*** Records for processing Section Begins ***

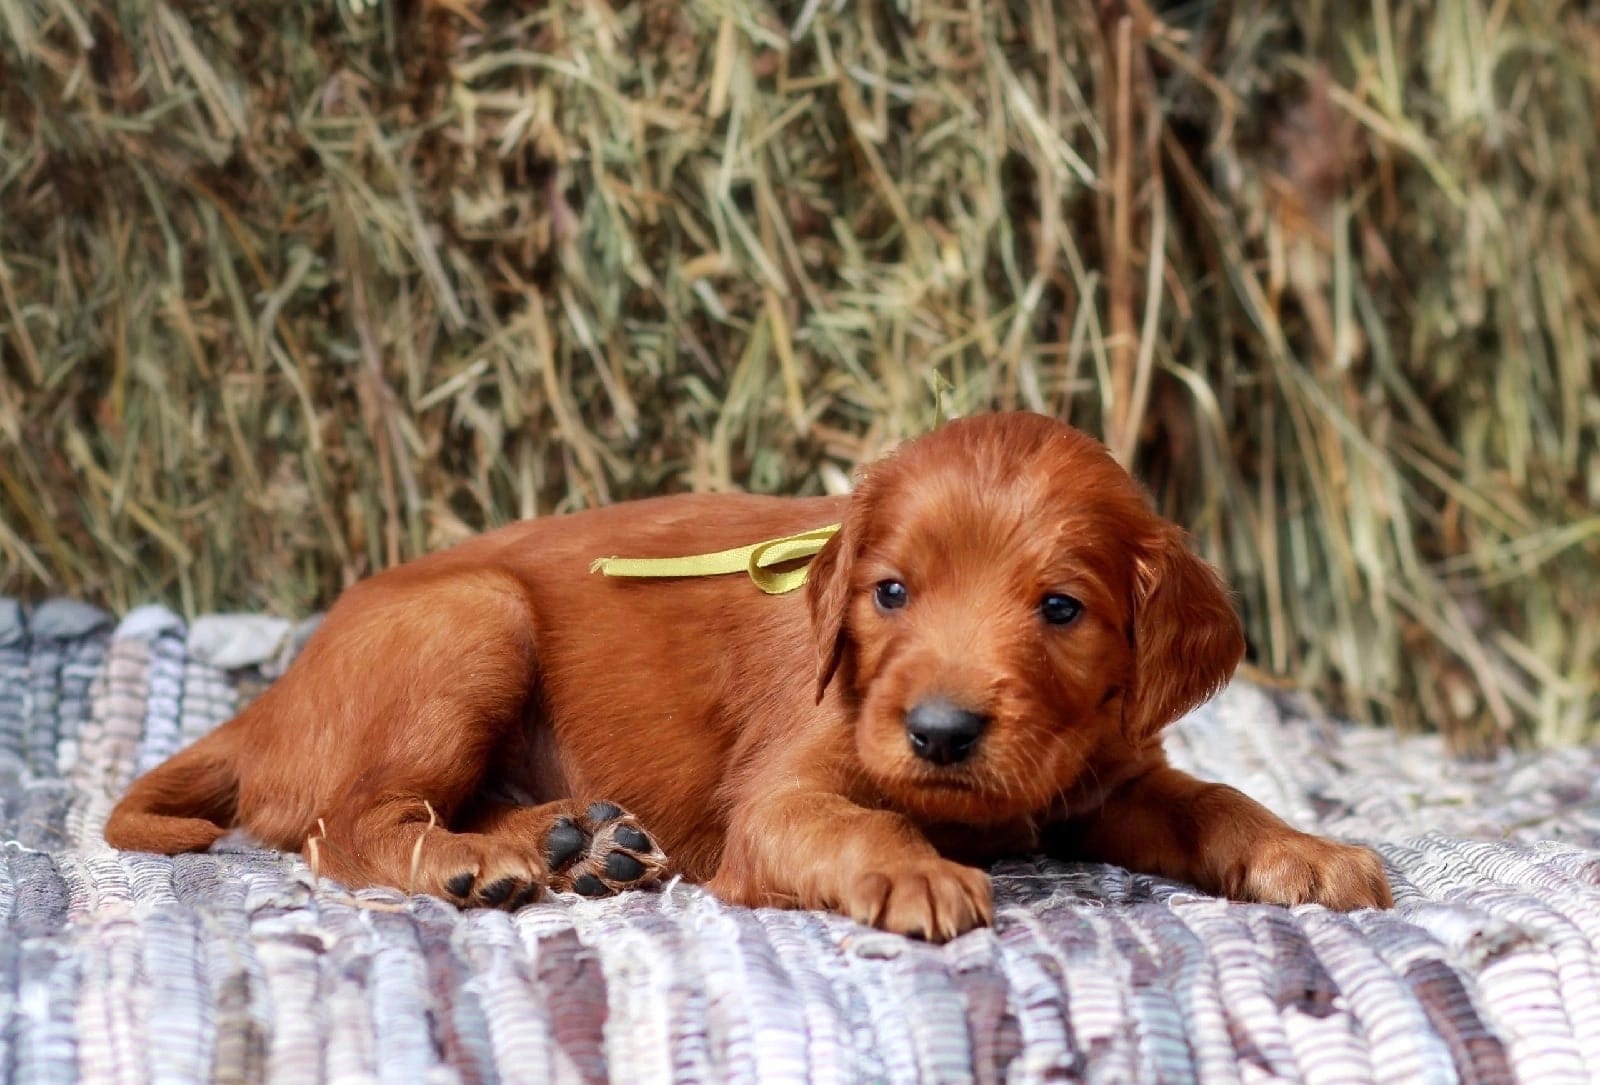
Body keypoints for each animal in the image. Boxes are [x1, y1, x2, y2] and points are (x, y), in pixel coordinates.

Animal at [106, 412, 1395, 940]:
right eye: (890, 592)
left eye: (1061, 609)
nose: (938, 732)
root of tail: (268, 701)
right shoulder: (775, 799)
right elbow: (851, 822)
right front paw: (915, 872)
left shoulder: (1114, 772)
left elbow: (1215, 798)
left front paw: (1308, 849)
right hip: (475, 617)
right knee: (345, 824)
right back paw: (483, 861)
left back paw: (574, 841)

*** Records for processing Section Ends ***

▸ Task to carry out
What's needed is a word-for-word copy of the lines from the one holding "right front paw: (915, 872)" through the final line of the data.

▸ Answer box
right front paw: (915, 872)
left shoulder: (1114, 772)
left elbow: (1215, 798)
left front paw: (1308, 849)
right hip: (475, 617)
right knee: (345, 824)
right back paw: (483, 861)
left back paw: (574, 841)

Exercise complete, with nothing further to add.